◆ **Tasks for this exercise**:
A. In the debate transcript, on what date did the Parliamentary Secretary give the answers to Questions that prompted the debate?
B. Duplicate the debate transcript from "Mr. Arthur Skeffington" to "the matter contested.".
C. Go on with the debate transcript, starting right after its last sentence.

◆ **Provided text**:
Mr. Arthur Skeffington (Hayes and Harlington)

Will the hon. Member deal with the case in which there is a dispute, not about the condition of the premises, but about whether the property qualifies for the increase by the amount expended upon it in repairs? That can be tested only in court, at the insistence of the tenant. If the tenant is a poor person he simply cannot take that step, and so this protection is largely illusory.

Mr. Thompson

Assuming that the local authority does not issue a certificate of disrepair, because the house is within the definition of the Act as being "fit for human habitation," and the tenant disputes who is responsible for the fact that the house is in habitable condition—which is the sort of case that would arise under the conditions which the hon. Member has in mind—the tenant can withhold the rent and have the matter contested.

Mr. Eric Fletcher (Islington, East)

In the case of a tenant who is assisted by National Assistance, what inducement is there to contest the matter if he knows that the National Assistance Board will pay the increased rent anyhow?

Mr. Thompson

It all depends. The National Assistance Board does not simply sit calmly by. In most areas the Board is ready and, I believe, anxious to help, but it is not anxious to be mulcted by anybody, and if there are grounds for believing that the demands are unreasonable, the Board does what it can to advise and help the tenant.

Proceeding to the third stage, it is not the job of the National Assistance Board to provide the technical advice about whether a house is fit. I am not quite sure how far the Board should go in providing financial aid to fight against the increased rent.

It seems to me that we ought to keep completely separate in our minds these three separate functions—the relieving of need, the application of the terms of the law as it applies to any given house, and the facilities for anyone to use the courts, with such assistance as they can get, in order to see that the law is applied fairly in their case.

4.5 p.m.

Mr. Eric Fletcher (Islington, East)

This debate, for which the House is indebted to my hon. Friend the Member for Holborn and St. Pancras, South (Mrs. L. Jeger), arises out of what are really appalling answers to Questions given by the Parliamentary Secretary on 6th December. Those present on that occasion realise that a very serious state of affairs has been revealed.

For a long time past, the National Assistance Board has quite properly been paying out to those entitled to receive National Assistance amounts for rent in addition to the other payments which the Board is authorised to make. Recently, the Housing Repairs and Rents Act enabled some landlords, for the first time for many years, to raise some rents, and a good many landlords are now in process of trying to increase rents. Those tenants who are fortunate enough to get professional legal advice, or are physically strong enough to go to a citizens' advice bureau and have also received advice, have discovered, in a great many cases—in a great many in my own experience—that numerous landlords in London and elsewhere are trying to increase rents which they are not entitled to raise.

◆ **Information**:
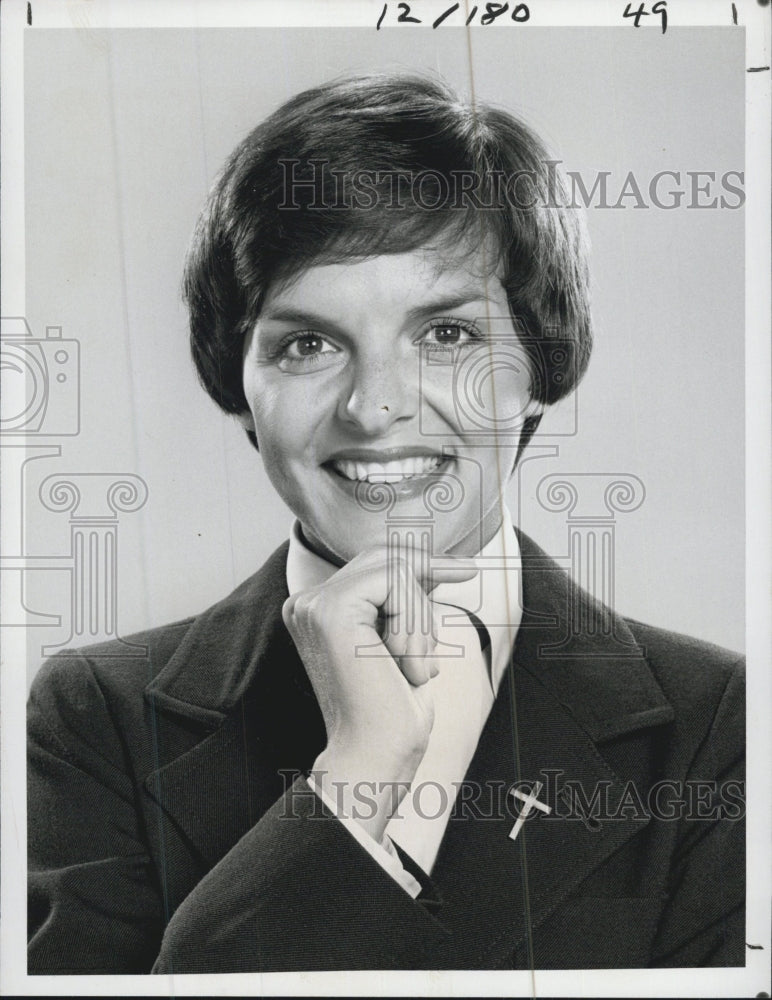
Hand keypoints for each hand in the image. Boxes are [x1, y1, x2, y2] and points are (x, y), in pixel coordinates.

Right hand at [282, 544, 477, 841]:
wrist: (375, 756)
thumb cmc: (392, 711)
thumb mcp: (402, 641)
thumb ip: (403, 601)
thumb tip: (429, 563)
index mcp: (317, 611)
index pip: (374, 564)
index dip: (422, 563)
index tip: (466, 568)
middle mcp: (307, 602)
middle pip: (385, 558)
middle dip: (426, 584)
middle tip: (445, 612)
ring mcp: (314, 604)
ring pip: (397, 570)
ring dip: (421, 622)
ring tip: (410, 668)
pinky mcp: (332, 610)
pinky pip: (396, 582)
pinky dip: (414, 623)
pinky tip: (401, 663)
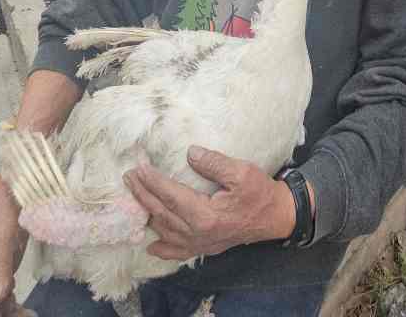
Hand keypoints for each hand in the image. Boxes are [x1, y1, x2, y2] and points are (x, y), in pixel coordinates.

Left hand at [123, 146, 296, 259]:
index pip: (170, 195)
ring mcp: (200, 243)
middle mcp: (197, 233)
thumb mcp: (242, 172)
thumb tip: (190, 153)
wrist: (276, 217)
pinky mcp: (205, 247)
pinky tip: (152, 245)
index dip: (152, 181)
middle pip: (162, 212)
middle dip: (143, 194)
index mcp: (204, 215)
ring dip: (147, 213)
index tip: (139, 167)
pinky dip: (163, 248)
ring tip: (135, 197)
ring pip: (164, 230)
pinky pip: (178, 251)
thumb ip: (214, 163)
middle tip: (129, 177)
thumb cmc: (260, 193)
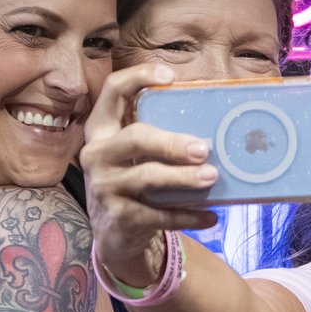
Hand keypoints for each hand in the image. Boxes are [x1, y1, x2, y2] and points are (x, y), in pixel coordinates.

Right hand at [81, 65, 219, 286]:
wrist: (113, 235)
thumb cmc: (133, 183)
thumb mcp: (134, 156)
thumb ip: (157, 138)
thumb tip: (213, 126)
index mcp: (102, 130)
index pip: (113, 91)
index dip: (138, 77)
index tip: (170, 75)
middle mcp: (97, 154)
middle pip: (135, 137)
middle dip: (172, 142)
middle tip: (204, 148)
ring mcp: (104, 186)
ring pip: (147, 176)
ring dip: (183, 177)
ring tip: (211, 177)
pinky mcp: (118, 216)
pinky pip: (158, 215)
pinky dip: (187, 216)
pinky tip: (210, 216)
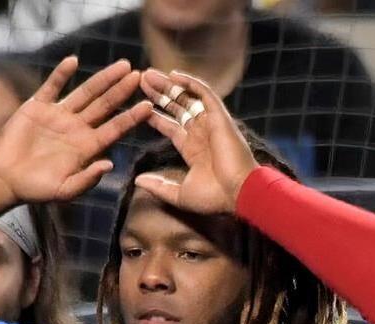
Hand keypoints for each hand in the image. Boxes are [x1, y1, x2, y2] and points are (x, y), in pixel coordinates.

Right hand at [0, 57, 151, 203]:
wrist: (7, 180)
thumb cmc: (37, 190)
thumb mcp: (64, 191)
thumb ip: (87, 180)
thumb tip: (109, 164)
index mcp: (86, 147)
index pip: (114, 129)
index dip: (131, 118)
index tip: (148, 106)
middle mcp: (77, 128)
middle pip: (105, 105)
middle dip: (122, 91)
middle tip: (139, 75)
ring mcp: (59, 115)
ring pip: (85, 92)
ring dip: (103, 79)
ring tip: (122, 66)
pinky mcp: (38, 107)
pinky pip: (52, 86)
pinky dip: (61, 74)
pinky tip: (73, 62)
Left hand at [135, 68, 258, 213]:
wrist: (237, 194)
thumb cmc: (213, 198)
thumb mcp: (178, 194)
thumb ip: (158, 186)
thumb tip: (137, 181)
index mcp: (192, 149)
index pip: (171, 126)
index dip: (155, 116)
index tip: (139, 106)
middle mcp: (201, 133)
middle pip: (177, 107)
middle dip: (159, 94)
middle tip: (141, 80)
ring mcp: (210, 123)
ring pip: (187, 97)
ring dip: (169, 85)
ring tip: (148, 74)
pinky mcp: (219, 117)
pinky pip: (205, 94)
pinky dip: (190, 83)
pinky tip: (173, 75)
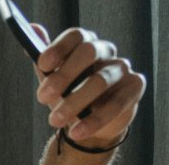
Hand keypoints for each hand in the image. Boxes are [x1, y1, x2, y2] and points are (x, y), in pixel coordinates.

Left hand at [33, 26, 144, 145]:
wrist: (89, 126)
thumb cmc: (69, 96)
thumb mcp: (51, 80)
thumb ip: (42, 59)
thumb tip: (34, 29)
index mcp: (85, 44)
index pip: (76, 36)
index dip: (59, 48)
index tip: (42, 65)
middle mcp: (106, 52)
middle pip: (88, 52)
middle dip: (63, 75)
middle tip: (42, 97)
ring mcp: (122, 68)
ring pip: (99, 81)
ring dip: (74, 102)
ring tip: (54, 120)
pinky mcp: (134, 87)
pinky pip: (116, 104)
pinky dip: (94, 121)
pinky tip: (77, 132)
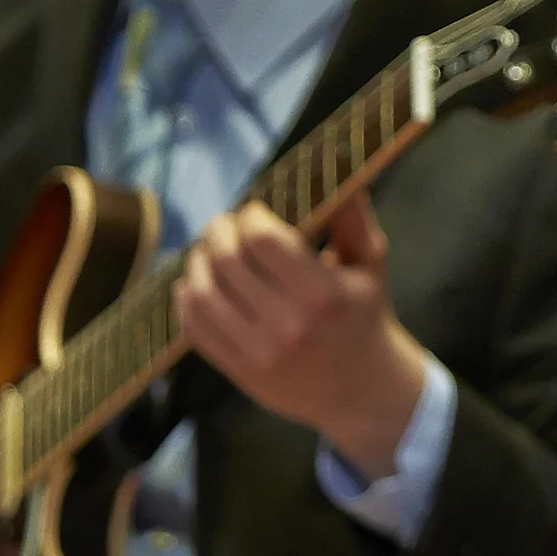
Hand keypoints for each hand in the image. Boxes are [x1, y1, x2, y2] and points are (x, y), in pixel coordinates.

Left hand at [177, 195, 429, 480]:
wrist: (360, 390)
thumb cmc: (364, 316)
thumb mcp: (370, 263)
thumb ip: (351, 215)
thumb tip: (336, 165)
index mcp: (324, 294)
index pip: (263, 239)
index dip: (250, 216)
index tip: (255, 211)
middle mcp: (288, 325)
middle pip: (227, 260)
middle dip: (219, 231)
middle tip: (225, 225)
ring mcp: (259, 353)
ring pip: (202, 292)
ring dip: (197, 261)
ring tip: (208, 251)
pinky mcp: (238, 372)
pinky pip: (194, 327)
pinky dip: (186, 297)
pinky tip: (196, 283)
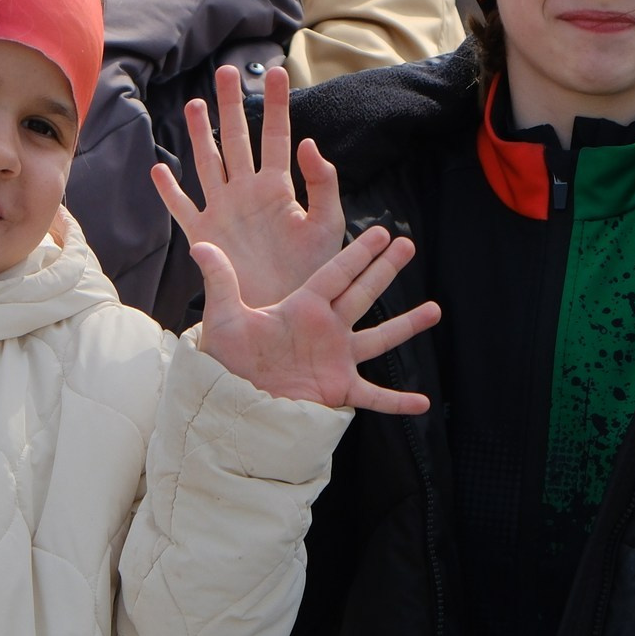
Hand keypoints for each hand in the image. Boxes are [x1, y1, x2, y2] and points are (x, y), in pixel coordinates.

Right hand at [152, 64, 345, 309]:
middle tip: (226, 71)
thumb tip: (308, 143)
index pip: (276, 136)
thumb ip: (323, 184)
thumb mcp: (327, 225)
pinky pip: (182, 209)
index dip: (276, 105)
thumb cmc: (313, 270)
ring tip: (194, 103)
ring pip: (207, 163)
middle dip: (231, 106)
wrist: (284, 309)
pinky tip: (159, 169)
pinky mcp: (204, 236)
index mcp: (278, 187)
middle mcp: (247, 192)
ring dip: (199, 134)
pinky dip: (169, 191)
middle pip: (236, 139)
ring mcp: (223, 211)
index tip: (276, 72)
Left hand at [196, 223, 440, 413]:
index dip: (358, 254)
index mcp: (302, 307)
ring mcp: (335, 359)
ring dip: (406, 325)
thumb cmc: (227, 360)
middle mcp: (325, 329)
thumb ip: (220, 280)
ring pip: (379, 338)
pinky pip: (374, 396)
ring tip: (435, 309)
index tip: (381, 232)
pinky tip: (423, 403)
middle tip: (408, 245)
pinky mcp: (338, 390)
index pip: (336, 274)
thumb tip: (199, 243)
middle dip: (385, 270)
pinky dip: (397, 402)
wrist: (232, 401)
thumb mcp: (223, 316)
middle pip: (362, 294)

◆ **Answers for the tasks**:
A. 6th December.

B.
Mr. Arthur Skeffington (Hayes and Harlington)

Will the hon. Member deal with the case in which there is a dispute, not about the condition of the premises, but about whether the property qualifies for the increase by the amount expended upon it in repairs? That can be tested only in court, at the insistence of the tenant. If the tenant is a poor person he simply cannot take that step, and so this protection is largely illusory.

Mr. Thompson

Assuming that the local authority does not issue a certificate of disrepair, because the house is within the definition of the Act as being "fit for human habitation," and the tenant disputes who is responsible for the fact that the house is in habitable condition—which is the sort of case that would arise under the conditions which the hon. Member has in mind—the tenant can withhold the rent and have the matter contested.

C.
The law is by no means clear, and it would be an under-statement to say that there are several very obscure passages in the Act. In many cases, it is abundantly clear that, for one reason or another, a landlord has been assumed to have given notice requiring an increase in rent when he is not entitled to do so, either because the notice was bad, because he had not spent the proper amount of money on repairs, because the rateable value of a whole house had not been apportioned in cases where it was let, or for a variety of other reasons. Cases are being argued in the courts, and some tenants will get protection, hut what is happening in the case of those tenants who have their rent paid by the National Assistance Board?

In a great many of these cases, the Minister seems to admit that the rent can be raised automatically by the landlord, and that the National Assistance Board will pay it. In other words, landlords are being subsidised out of the public purse for fictitious increases of rent to which they are not entitled, and the National Assistance Board, in a great many of these cases, is doing nothing about it.

Mr. Marples

I hope that the hon. Gentleman, after his wanderings to get particulars of these cases, will be good enough to send them to me. To what is he referring now?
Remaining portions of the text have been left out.